Treatment for nickel allergy

In addition to recommending ways to help avoid exposure to nickel, your pediatrician may recommend short-term treatment with a steroid ointment or another anti-inflammatory medication.

Allergies and asthma

Mild, Moderate, Severe Asthma: What Do Grades Mean?

​​​After confirming an asthma diagnosis, your pediatrician will grade the severity of your child’s condition. This grading takes into account the frequency and severity of past and current asthma symptoms and the physical examination, and may include measures of lung function including spirometry or peak flow measurements. This information enables your pediatrician to select the right medication and determine the proper dose to keep the condition in check. (See “What Really Matters Is Control, Not Severity” below.) In making a decision about a child’s asthma severity level, the first distinction to be made is whether your child has intermittent asthma (ie, just occasional problems) or persistent asthma (ie, more than occasional). Patients with persistent asthma can have mild, moderate, or severe asthma. Following are more details about the 4 asthma severity levels that arise by making this kind of distinction.

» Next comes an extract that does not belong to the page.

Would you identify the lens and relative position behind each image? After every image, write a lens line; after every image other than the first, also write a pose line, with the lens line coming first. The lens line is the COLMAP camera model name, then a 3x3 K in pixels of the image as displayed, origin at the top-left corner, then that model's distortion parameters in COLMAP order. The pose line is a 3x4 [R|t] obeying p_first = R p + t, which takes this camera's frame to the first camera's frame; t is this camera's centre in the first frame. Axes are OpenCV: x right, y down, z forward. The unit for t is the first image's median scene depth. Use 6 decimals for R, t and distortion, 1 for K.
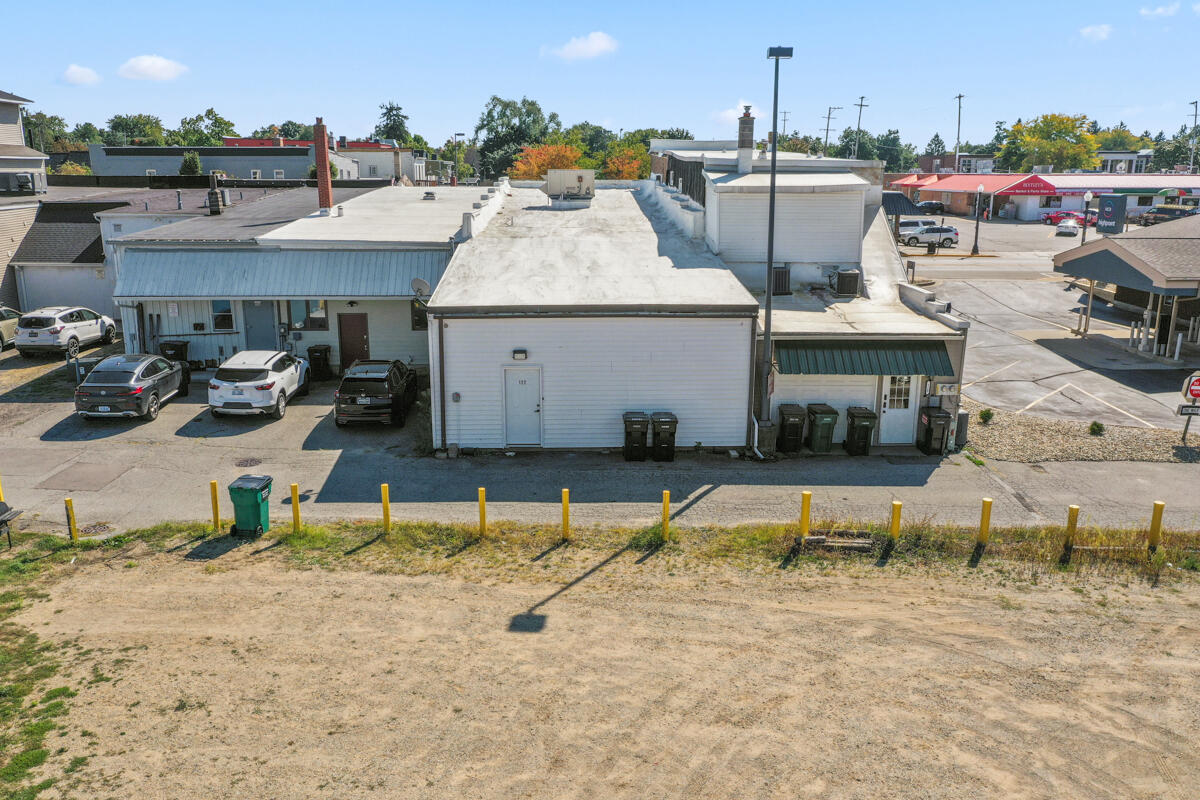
lens RADIAL K [[950.3, 0, 600.0], [0, 950.3, 400.0], [0, 0, 1]] dist [0.002381, 0.002077]
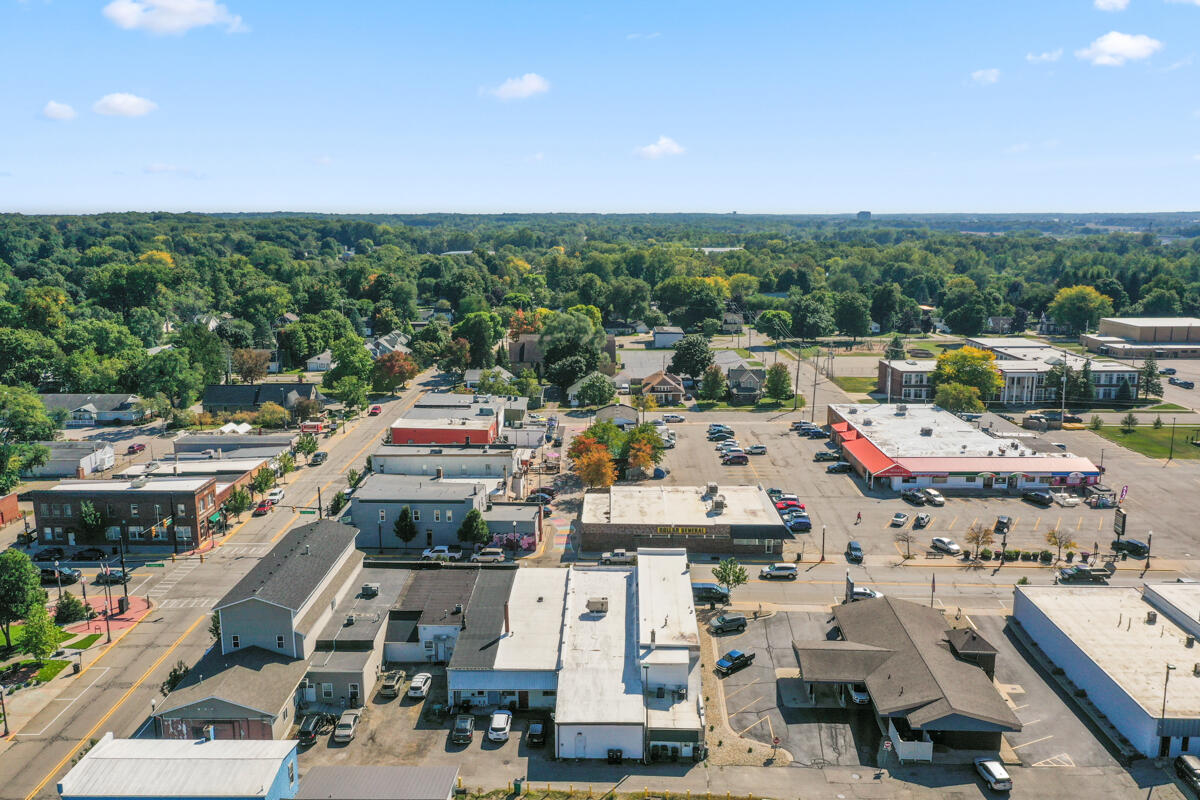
lens RADIAL K [[950.3, 0, 600.0], [0, 950.3, 400.0], [0, 0, 1]] dist [0.002381, 0.002077]
pose [[0.998313, 0.002924, -0.057982, 0.189342], [-0.005222, 0.999205, -0.039531, -1.093022], [0.057820, 0.039767, 0.997535, -2.477565]]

What Really Matters Is Control, Not Severity

It turns out that asthma severity categories are somewhat arbitrary and, in fact, were actually created more with adults in mind than children. They are just a general guide for the doctor seeing your child; your doctor realizes that asthma severity levels, particularly in children, can change over time, so reassessments need to take place on an ongoing basis to verify an individual child’s present asthma severity. Furthermore, the 2007 National Heart, Lung, and Blood Institute “National Asthma Education and Prevention Program Expert Panel Report 3: Guidelines for the Diagnosis and Management of Asthma” make a strong point that the overall control of your child’s asthma is really what is most important, not what the severity level happens to be at any time. Adjustments of treatment are based mainly on how well-controlled your child’s asthma is when assessed at follow-up visits.

Intermittent Asthma

A child who has symptoms of wheezing and coughing no more than 2 days a week is con-sidered to have intermittent asthma; nighttime flare-ups occur twice a month at most. Outside of these few episodes, a child with intermittent asthma is free of asthma symptoms.

Any child with asthma symptoms more often than 2 days a week or 2 nights per month, on average, is felt to no longer have intermittent asthma but persistent asthma. Persistent asthma has 3 levels of severity.

Mild Persistent Asthma

In mild persistent asthma, symptoms occur more than twice a week but less than once a day, and flare-ups may affect activity. Nighttime flare-ups occur more often than twice a month but less than once a week. Lung function is 80% of normal or greater.

Moderate Persistent Asthma

Asthma is classified as moderate persistent if symptoms occur daily. Flare-ups occur and usually last several days. Coughing and wheezing may disrupt the child’s normal activities and make it difficult to sleep. Nighttime flare-ups may occur more than once a week. In moderate persistent asthma, lung function is roughly between 60% and 80% of normal, without treatment.

Severe Persistent Asthma

With severe persistent asthma, symptoms occur daily and often. They also frequently curtail the child’s activities or disrupt his sleep. Lung function is less than 60% of the normal level without treatment. Severe is the least-common asthma level.